2nd June 2016
* This is an edited version of a piece that first appeared in Prospect Magazine on line on 31st May 2016
Most of us have probably had more than enough of the EU referendum debate to last a lifetime. Visceral members of both camps will not change their minds over the next few weeks. My own view, as explained here, is that we should vote to Remain. The option to Leave will always be there, but the price of exercising that option tight now is not right. If we had to vote Leave, we should do so when a) we are better prepared for tough global conditions and b) if the EU, which curiously may be more amenable to change over the next few years than at any time before, refuses to do so.
For all of that, there is a short time left before we do have to vote, and much to be said in particular to try and influence those who are undecided or of weak persuasion, and those who may not even vote, especially among younger age groups. As the 3-week countdown to the referendum starts, the campaign basically boils down to three issues: the economy, and immigration and sovereignty.
Remain are widely credited with winning the argument on the economy, and will be keen to keep the focus on it. The economic case for staying in the EU has been endorsed by what Leave campaigners have called a ‘cosy clique’ of institutions and elites. These include the Treasury, Bank of England, the National Institute of Economic and Social Research, and the Institute for Fiscal Studies at home, and the IMF, OECD, the World Trade Organisation, the leaders of the G7, the ECB, and past and present US Treasury Secretaries among other policy-makers, except for President Putin. You decide is this is a cosy clique peddling a conspiracy or if there is something about their fairly common narrative that they really want us to take note of. No one, but no one on the Leave side has offered any empirical or reasoned economic work of comparable quality and credibility that suggests they are wrong.
Economists have opined about the modelled long-term costs and short-term costs arising from leaving the EU. Remainers have used some of the predictions to emphasise economic disaster, while Leavers have poured scorn on economic forecasting, and the sources of the forecasts. There are always uncertainties associated with precise economic predictions, but it is fair to say that there is now broad agreement that there will be potentially significant economic and unemployment costs if we decided to leave. Ian Duncan-Smith acknowledged as much last week, arguing it was a price worth paying.
But this isn’t about 1 or 2% off GDP for a short period. It’s much more than that. The reality is that uncertainty and unpredictability would result in weaker spending, investment and borrowing by households and companies for an indeterminate period of time, and that it would take a long time before the UK’s trade and economic relations with the EU could be put on to a new footing. In a nutshell, we would be poorer, and perhaps for some considerable time. The starting point for preparedness is not auspicious: households save less than before the financial crisis, the ratio of house prices to incomes is higher, and the external deficit is significantly larger.
=-=-=
- _WORK INSTRUCTIONS_
a) Rewrite the EU referendum piece starting with "2nd June 2016" and going on through "refuses to do so.", putting "Stay" wherever "Remain" appears.
b) Which domestic institutions does the EU referendum piece name as endorsing the economic case for staying in the EU?

- _STORED DATA_
=-=-=
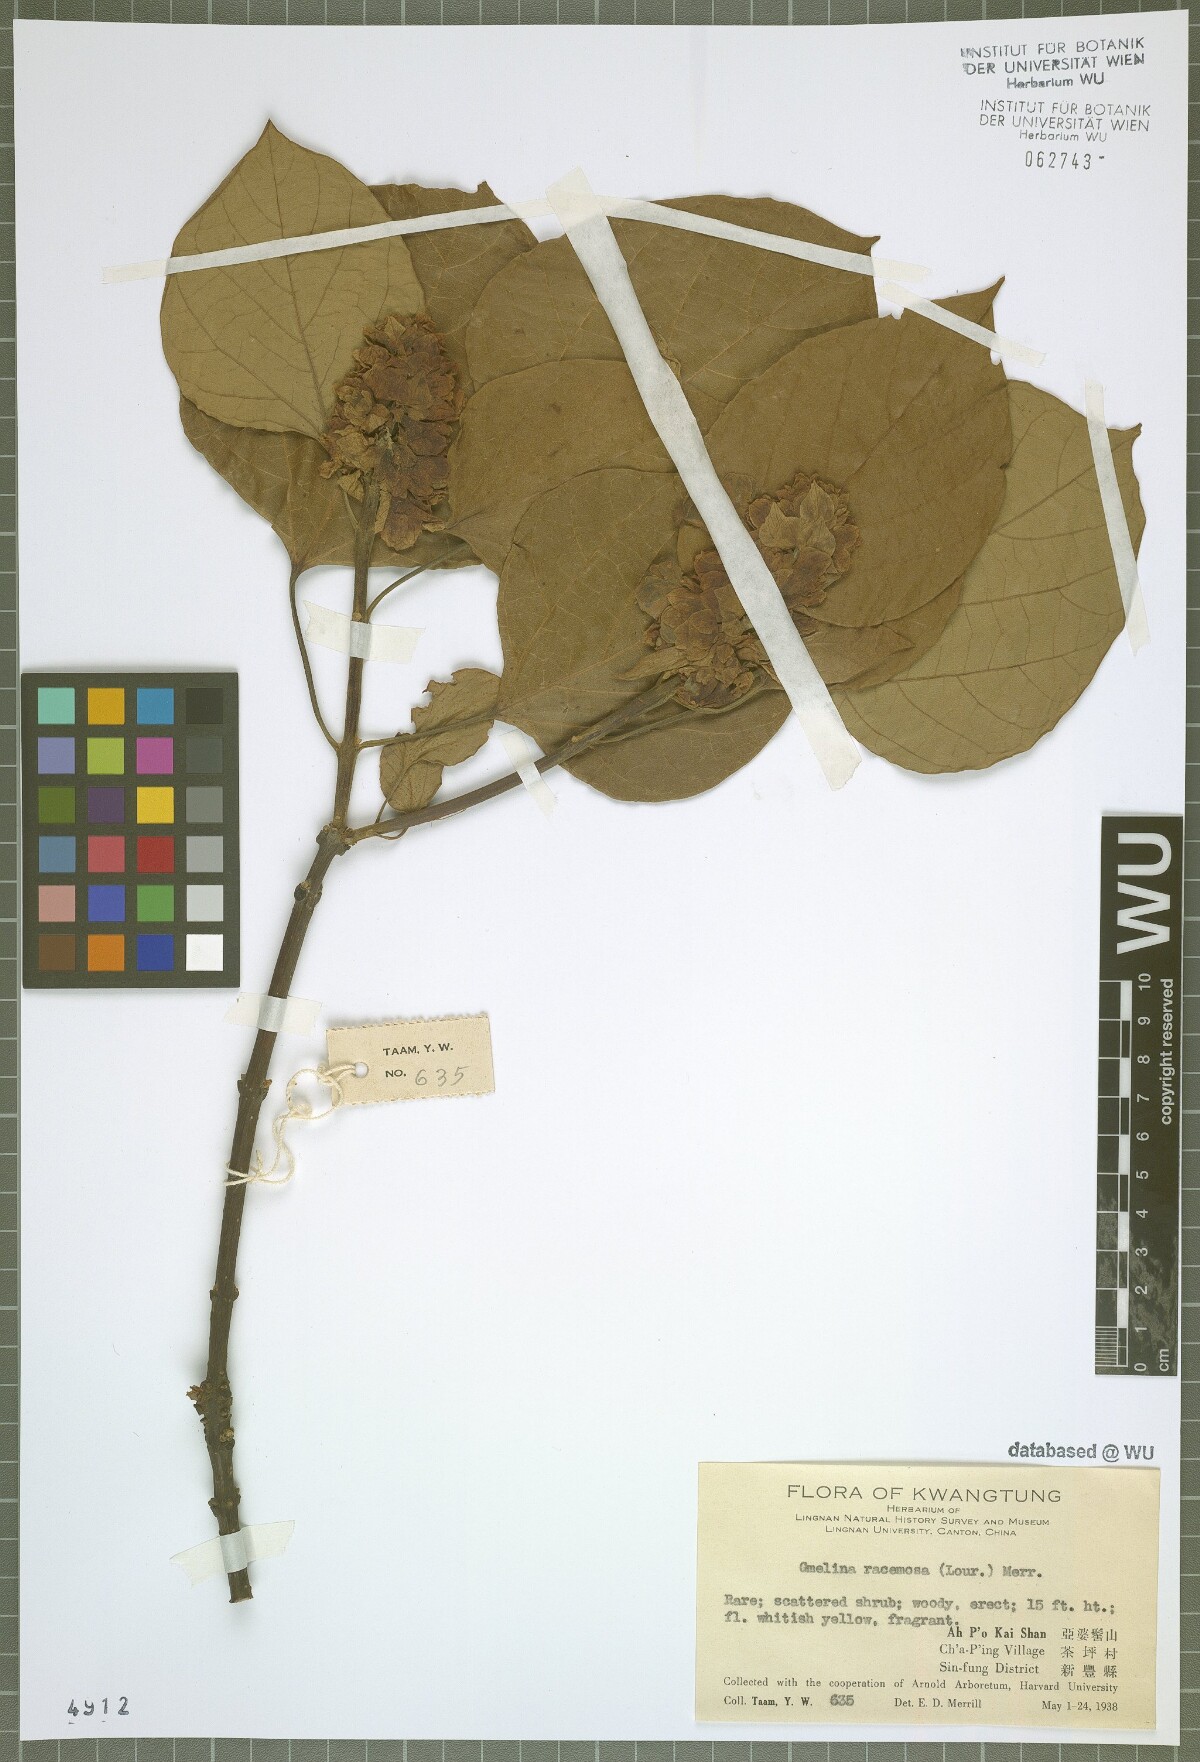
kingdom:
=-=-=
- _FINAL ANSWERS_
a)
2nd June 2016
* This is an edited version of a piece that first appeared in Prospect Magazine on line on 31st May 2016
Most of us have probably had more than enough of the EU referendum debate to last a lifetime. Visceral members of both camps will not change their minds over the next few weeks. My own view, as explained here, is that we should vote to Stay. The option to Leave will always be there, but the price of exercising that option tight now is not right. If we had to vote Leave, we should do so when a) we are better prepared for tough global conditions and b) if the EU, which curiously may be more amenable to change over the next few years than at any time before, refuses to do so.

b) The Treasury, the Bank of England, the National Institute of Economic and Social Research, and the Institute for Fiscal Studies.